Et pourtant, hier, au nom de la candidature d’Alassane Ouattara et surtout pour son éligibilité aux élections présidentielles dans le pays, le Rassemblement des républicains (RDR) a rendu le « pays ingouvernable » avec le soutien de Guillaume Soro, à la tête d’une rébellion pleinement engagée aux côtés du leader du RDR, Alassane Ouattara.

Pour la « démocratie » et le respect des « Institutions » du pays, les forces militaires pro-Ouattara, soutenues par des puissances occidentales, des multinationales, des pays de la sous-région et des ONGs, ont donc attaqué la Côte d’Ivoire en 2002 et en 2010, en laissant comme vestige plus de 3.000 morts, la déstructuration du climat social, le repeuplement de la Côte d’Ivoire et le bannissement des autochtones de leurs terres.

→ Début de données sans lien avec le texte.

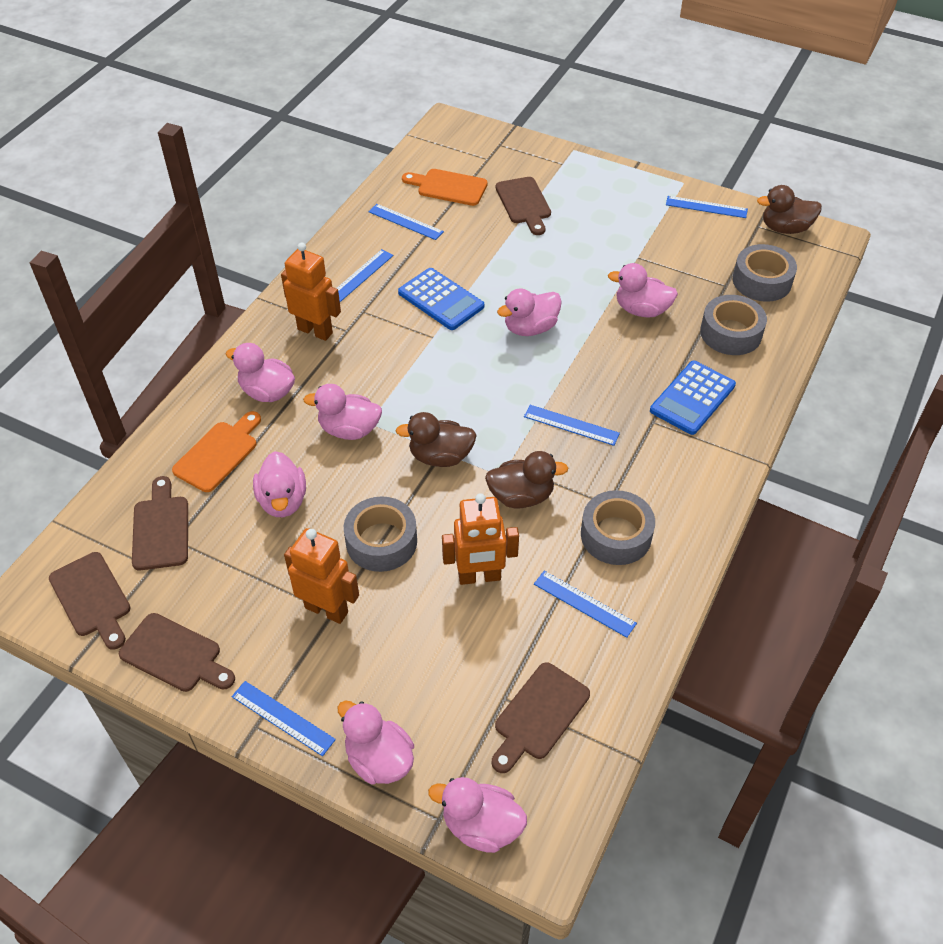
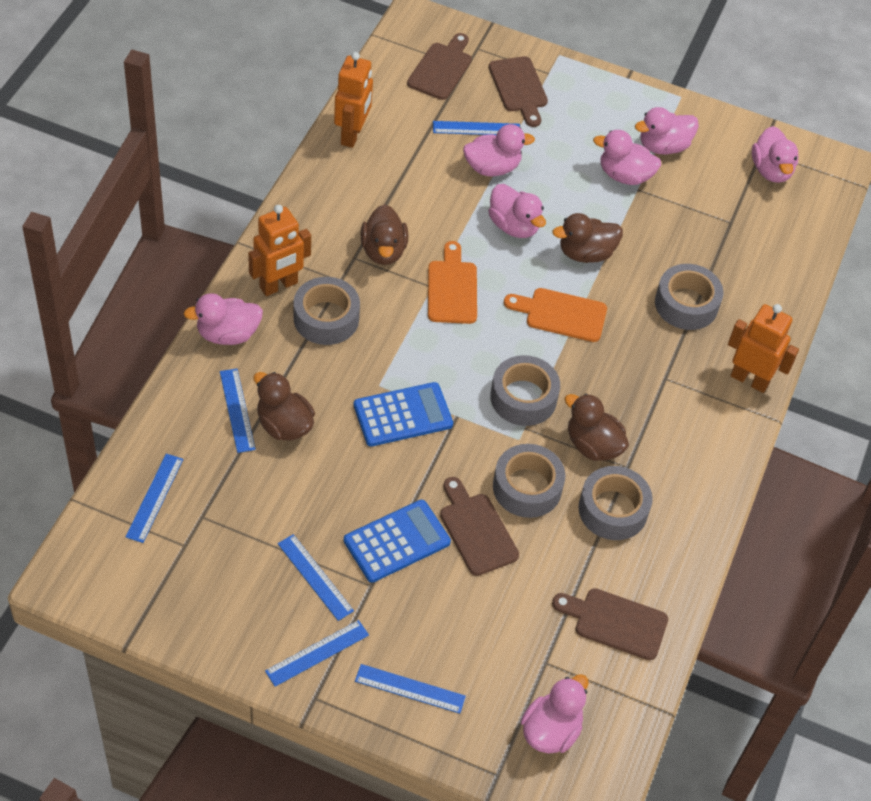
brown cutting board: [49,552,131,650] [119,613,235,692] [132,476,188,570] [492,662,590,773] [496,177,551,235] = 5 -> [407,33,472,100] [440,477,519,576] [489,56,548,127] [552,588,668,660] = 4
brown duck: [396,412,477,467] [485,451,568,508] [757,185,822,234] = 3 -> [253,372,315,441] [360,204,408,265] [552,213,623,263] [565,394,629,461] = 4
grey tape: [344,496,417,572] [581,490,655,565] [700,295,767,355] [733,244,797,302] = 4 -> [294,277,360,345] [490,355,560,426] [493,444,565,518] [578,466,653,540] [655,264,724,330] = 5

Si donc, les « mêmes causes, produisent les mêmes effets », il s’avère impérieux, pour la paix et la cohésion sociale, que l’Etat de Côte d’Ivoire créé les conditions idoines pour la démocratisation du processus électoral, avec la réintégration de Laurent Gbagbo, de Guillaume Soro et de Charles Blé Goudé, sur l’actuelle liste électorale provisoire qui sera affichée dès le 30 mai prochain.

En attendant que le Gouvernement Ivoirien ne lâche du lest et que le Saint Esprit visite les âmes et la conscience des dirigeants du pays, le PPA-CI de Laurent Gbagbo, hic et nunc «exige le rétablissement immédiat du droit de vote du Président Laurent GBAGBO en l’inscrivant sur la liste électorale conformément à la décision de la CADHP du 25 septembre 2020 » et « rend le gouvernement entièrement responsable des risques de troubles que la décision de rejet de l’inscription du Président Laurent GBAGBO fait courir au pays. »

Le Gouvernement Ivoirien saura t-il préserver la paix et créer les conditions d’une élection présidentielle sans violence et sans contestation ?

La question reste entière, étant donné que du côté du RHDP, il s’agit de « tout boucler » et de « tout gérer » sans les poids lourds de l’opposition Ivoirienne, aux fins de s’assurer une victoire écrasante au soir des élections présidentielles de 2025.